I wanna compute value L.

When I enter above equation, it just gives another differential equation.

How can I compute L with Wolfram Alpha?

3 Replies

Do you what compute this: 0.022^220^2 value ? It's: 1.810305182819054738210^-80227

It seems there is no solution:

lsg = NDSolve[
   {y'[x] == (0.004 - (0.022^220^2)/(y[x]^(10/3)))/(1 - ((20^2)/(9.81 (y[x])^3))),  y[0] == 2},
   y, {x, 0, 5000}];
fy = y /. lsg[[1, 1]];
Plot[fy[x], {x, 0, 5000}]

Look at your y'.

Map[Together, (0.004 - (0.022^220^2)/(y[ x]^(10/3)))/(1 - ((20^2)/(9.81 (y[x])^3))), {1}] // Chop // FullSimplify

You start with y[0] == 2. So y' is negative and y will never reach values to change the sign of y', so y will become smaller and smaller.

Here is another approach to your problem (please name the plot given after NDSolve as pl1)

e1 = (0.004 - (0.022^220^2)/(y^(10/3)))/(1 - ((20^2)/(9.81 (y)^3)));
e2 = e1 // Chop // FullSimplify
SetOptions[Integrate, GenerateConditions -> False];
jj = Integrate[(y^3 - b)/(a y^3), {y, 2, yy}]
lsg = Solve[jj == t, yy][[3, 1]];
fy = yy /. lsg;

fy /. t -> 0 /. a -> .004 /. b -> 40.7747
Chop[fy /. t -> 0 /. a -> .004 /. b -> 40.7747]

D[fy, t] - a fy^3/(fy^3 - b) // FullSimplify

ffy = fy /. a -> .004 /. b -> 40.7747;

pl2 = Plot[Chop[ffy /. t -> tt], {tt, 300, 2700},   PlotStyle -> {Thick, Red}]
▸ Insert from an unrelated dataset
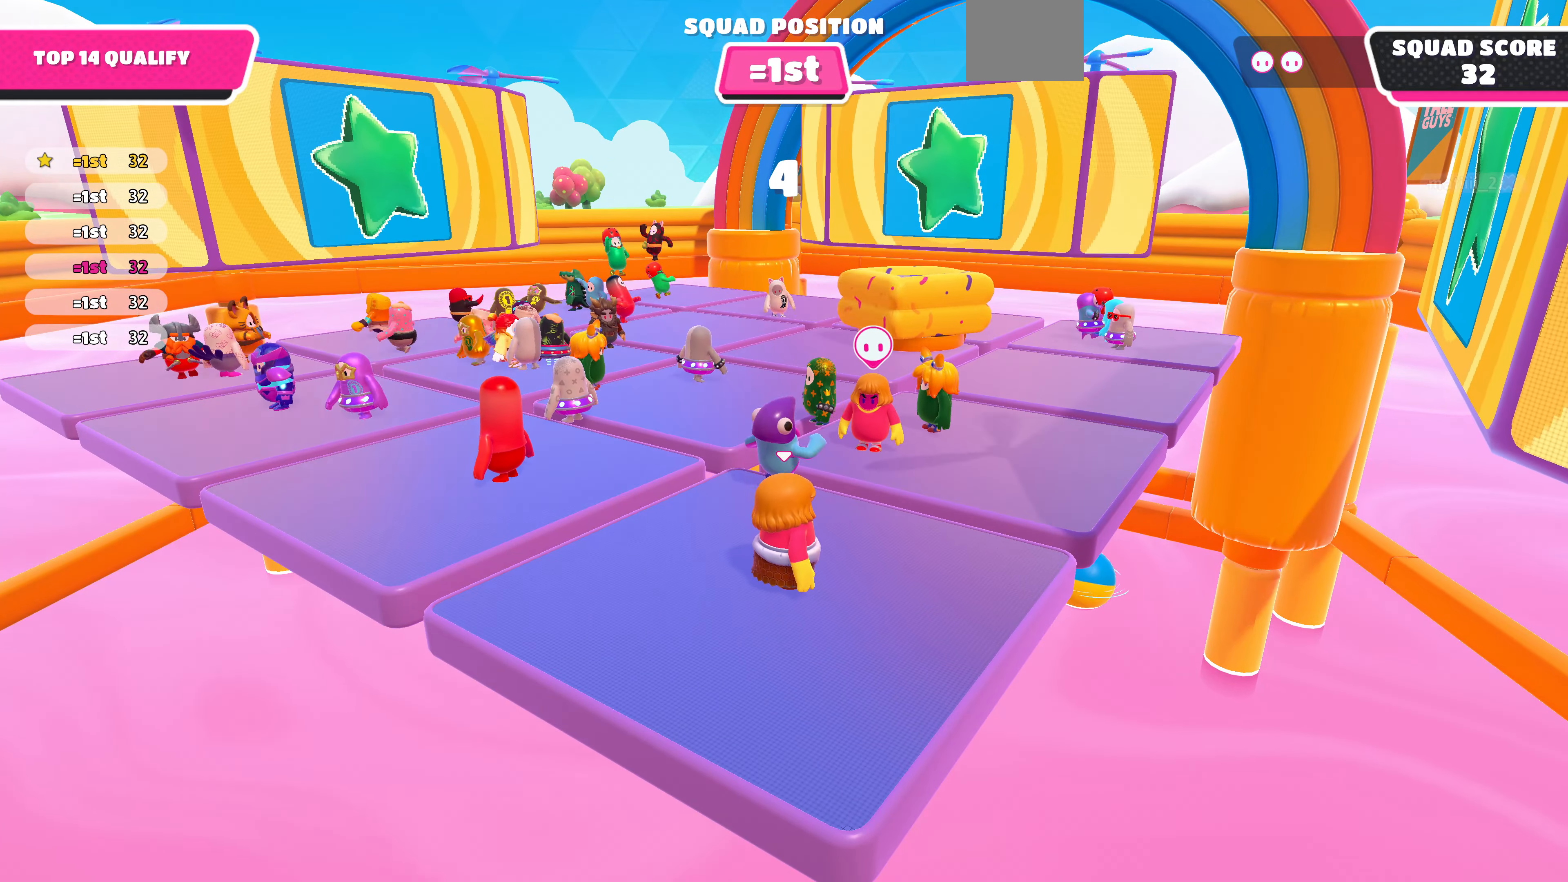
{"buttons": [], "left_stick": "center", "right_stick": "center", "events": []}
You see that the (appoximated) diff. equation is fulfilled and the solution is essentially equal to the result of NDSolve:

Show[pl1, pl2]

y[L] =3 is reached for a negative argument:

FindRoot[ffy == 3, {t, -473}]

(*  {t->-457.8940972222226`-4.814826364873225`*^-13 I} *)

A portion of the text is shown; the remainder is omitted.